Penguins' Tristan Jarry benefits from serenity
It's become impossible for Tristan Jarry to match teammate Matt Murray's remarkable anomaly of winning two Stanley Cups as a rookie starting goalie. But it's an increasingly distinct possibility Jarry can follow in Murray's steps as the NHL's all-rookie team goalie.
Monday's 35-save effort in a 4-3 overtime win against the Calgary Flames moved him atop the league's rookie leaders for wins (12) and maintained his status at the top of the list for rookies in goals-against average (2.69) and save percentage (.913). Jarry also is tied for second in shutouts by a rookie with two.
Judging by his teammates' impressions of Jarry, though, news of the statistical superlatives probably aren't getting too much of a rise out of him.
“I don't even know if there's a time I could tell you that he was all that excited,” wing Bryan Rust said.
“He's just calm,” Rust said moments earlier. “He never gets too high, never gets too low.”
From the perspective of Penguins coach Mike Sullivan, that's a good thing.
“Goalies that tend to have a calm demeanor have a calming effect on the team in front of them,” Sullivan said. “That's been my experience.”

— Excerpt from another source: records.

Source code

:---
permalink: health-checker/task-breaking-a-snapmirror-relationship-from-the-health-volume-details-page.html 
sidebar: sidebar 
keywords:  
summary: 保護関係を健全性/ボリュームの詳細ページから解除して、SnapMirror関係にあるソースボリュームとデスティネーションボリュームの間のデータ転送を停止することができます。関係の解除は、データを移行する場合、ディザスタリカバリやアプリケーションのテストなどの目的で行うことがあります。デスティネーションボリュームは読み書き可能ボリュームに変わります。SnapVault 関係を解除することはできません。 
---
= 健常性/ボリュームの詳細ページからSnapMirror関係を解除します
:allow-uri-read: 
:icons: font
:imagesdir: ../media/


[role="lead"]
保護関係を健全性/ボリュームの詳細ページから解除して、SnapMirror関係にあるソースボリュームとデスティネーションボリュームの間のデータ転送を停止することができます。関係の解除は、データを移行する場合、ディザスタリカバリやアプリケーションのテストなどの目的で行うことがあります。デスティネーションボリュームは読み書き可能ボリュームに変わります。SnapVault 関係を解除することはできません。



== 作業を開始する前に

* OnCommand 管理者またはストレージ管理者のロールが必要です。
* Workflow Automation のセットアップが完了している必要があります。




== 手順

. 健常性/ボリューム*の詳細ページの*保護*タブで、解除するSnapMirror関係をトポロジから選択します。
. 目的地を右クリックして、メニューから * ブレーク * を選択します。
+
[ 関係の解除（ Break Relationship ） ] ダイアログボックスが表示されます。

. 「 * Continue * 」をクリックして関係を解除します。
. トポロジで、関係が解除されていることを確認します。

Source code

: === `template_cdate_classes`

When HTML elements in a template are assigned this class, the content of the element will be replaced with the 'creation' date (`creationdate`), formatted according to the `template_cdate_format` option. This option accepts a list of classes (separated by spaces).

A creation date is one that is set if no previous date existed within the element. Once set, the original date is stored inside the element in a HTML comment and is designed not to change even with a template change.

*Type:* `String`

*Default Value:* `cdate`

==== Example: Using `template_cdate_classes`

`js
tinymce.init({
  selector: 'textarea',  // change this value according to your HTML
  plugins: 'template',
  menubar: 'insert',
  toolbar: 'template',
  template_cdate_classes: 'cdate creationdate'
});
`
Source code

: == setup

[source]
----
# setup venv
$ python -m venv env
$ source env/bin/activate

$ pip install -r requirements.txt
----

The 22-year-old Jarry's personality, in that respect, is similar to Murray's, the goalie two years his senior whom he backs up. Jarry could be in line to start a third consecutive game 8 p.m. Wednesday in Philadelphia. Murray, the NHL's all-rookie goalie last season, has missed a week and a half because of a concussion.
Jarry has stopped 60 of the past 64 shots he faced over the past two games, overtime victories he started at home Saturday and Monday. But what arguably is most impressive about the combined 125-plus minutes of action over that span is what immediately preceded it.
Jarry allowed nine goals on 49 shots in his two prior outings. After that, he was passed over by Sullivan in favor of Casey DeSmith for two starts after Murray was injured, and the first shot he faced Saturday was an embarrassing goal against in which Jarry slipped and flailed and fell into the net.
But Jarry stopped 25 of the next 26 shots he faced Saturday as the Penguins came back to win. Two days later, Jarry followed with another solid performance.
“You see that in all good goalies,” Rust said of the ability to put adversity behind them. “It's what makes (Jarry) good.”
The Penguins' top draft pick in 2013 — he went in the second, round, No. 44 overall — Jarry said he's “always been a pretty laid-back person” and first-year Penguins goalie development coach Mike Buckley has helped Jarry manifest that on the ice even more this season.
“Mike's helped me a lot with just being able to forget things quickly and move on,” Jarry said.
“I think it's one of those things you have to keep within yourself and push yourself at all times, and that's one of the things that makes you better and better, having that competitive drive — and that calmness added to it really helps me.”
Sullivan continually works to ensure that Jarry doesn't provide too much of a good thing.
“I have the discussion with Tristan all the time: There's a fine line between poise and nonchalance,” Sullivan said. “Part of Tristan's personality is we want him to be poised — but certainly do not want him to be nonchalant.
“We have those discussions weekly with Tristan. It's an aspect of his game that we try to help him grow ... just bringing that certain level of intensity to his approach every day, which will help him become the goalie we think he's capable of becoming.”